- Developer: Punk Development
- Publisher: RazorSoft
- Platform: Sega Genesis
- Release: NA: October 1992;
- Genre: First-person shooter
- Mode: Single-player

= Death Duel (video game) =

1992 video game

Death Duel is a first person perspective scrolling shooter published by RazorSoft for the Sega Genesis in 1992. In it, players have to strategically shoot nine alien enemies one at a time using all the weapons they can afford.

==Plot==
Taking place in the future year 2140, the nine of the ten Galactic Federations had gained unwarranted control over galaxy flight traffic and territory. This has caused the one remaining Federation to suffer a loss of supplies and space pirate attacks. The dispute can only be settled through a warranted duel with the Federation's one dualist to fight against the collective nine alien dualists representing the nine Galactic Federations in control of the space traffic ways, otherwise known as The Super 9's. The player assumes the role of Barrett Jade, a mecha pilot to win back the space ways and duel against the nine other duelists.

==Gameplay==
Players start the game off with their first duel with a set number of ammunition for their weapons; the player's robot has a total of three weapons indicated by all three buttons on the controller. Once the player completes the duel, they go through a type of Bonus Stage that qualifies them for the next duel as well as increases their score and money. Players can then purchase more ammunition or new weapons for their robot at a local shop.
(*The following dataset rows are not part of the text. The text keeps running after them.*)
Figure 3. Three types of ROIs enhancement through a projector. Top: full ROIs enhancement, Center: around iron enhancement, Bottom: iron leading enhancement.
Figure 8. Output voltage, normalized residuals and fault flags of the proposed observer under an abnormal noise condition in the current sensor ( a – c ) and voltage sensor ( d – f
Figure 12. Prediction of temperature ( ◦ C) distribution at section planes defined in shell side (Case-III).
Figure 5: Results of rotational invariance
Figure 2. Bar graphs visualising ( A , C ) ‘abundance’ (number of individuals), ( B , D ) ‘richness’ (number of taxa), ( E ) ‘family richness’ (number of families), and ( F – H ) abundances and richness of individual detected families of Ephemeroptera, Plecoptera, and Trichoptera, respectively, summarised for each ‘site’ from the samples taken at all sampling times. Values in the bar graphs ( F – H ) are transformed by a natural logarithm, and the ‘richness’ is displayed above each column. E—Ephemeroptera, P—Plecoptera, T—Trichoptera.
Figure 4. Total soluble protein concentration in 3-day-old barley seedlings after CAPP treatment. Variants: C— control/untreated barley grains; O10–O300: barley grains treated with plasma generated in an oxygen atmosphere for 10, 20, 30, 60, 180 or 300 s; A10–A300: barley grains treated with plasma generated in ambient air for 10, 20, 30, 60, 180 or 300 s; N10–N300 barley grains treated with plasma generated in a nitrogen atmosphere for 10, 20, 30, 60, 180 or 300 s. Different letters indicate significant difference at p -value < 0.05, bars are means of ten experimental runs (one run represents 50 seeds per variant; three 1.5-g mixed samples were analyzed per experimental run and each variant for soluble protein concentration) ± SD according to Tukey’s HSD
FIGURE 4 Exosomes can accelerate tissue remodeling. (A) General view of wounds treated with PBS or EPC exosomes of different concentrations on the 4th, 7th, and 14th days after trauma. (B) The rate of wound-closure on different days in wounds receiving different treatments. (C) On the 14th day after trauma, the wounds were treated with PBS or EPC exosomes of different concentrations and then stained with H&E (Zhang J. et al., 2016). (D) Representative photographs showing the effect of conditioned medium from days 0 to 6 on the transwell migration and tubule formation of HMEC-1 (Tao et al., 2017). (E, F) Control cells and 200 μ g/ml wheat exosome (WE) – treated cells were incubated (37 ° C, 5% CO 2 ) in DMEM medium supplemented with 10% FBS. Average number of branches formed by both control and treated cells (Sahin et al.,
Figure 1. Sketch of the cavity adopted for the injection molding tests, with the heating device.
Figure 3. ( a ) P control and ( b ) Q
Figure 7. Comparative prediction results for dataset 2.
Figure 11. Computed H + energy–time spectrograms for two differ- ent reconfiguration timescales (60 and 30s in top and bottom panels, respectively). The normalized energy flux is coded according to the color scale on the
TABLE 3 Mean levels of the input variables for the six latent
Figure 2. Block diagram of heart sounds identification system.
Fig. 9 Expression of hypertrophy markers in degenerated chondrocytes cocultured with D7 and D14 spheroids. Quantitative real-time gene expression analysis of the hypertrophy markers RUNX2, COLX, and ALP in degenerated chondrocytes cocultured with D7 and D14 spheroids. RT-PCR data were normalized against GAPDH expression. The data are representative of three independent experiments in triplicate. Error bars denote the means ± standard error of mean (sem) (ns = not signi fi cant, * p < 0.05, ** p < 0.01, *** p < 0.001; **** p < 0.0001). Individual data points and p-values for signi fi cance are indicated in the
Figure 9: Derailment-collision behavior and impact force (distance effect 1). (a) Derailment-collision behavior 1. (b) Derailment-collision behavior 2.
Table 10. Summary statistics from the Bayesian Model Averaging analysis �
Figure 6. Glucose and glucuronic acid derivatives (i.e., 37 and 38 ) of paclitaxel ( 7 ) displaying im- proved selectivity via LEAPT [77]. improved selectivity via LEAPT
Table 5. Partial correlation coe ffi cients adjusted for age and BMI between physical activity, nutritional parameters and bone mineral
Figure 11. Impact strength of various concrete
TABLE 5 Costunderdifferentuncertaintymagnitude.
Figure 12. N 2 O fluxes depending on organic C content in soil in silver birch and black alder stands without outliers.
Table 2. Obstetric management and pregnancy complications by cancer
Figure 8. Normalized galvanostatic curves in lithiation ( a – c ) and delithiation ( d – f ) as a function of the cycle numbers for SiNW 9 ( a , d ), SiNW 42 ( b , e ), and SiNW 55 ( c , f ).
Players must time their attacks and aim precisely for key locations of their opponent's body. Some enemies can regenerate missing parts of their body (including their head) and some enemies depend on particular mechanical parts to evade fire. If the player runs out of ammunition for all their weapons before the duel is over, they will lose a life and restart the duel over (with the same amount of ammunition they started the duel with). If the duel timer runs out before the duel ends, the player loses a life and restarts the duel.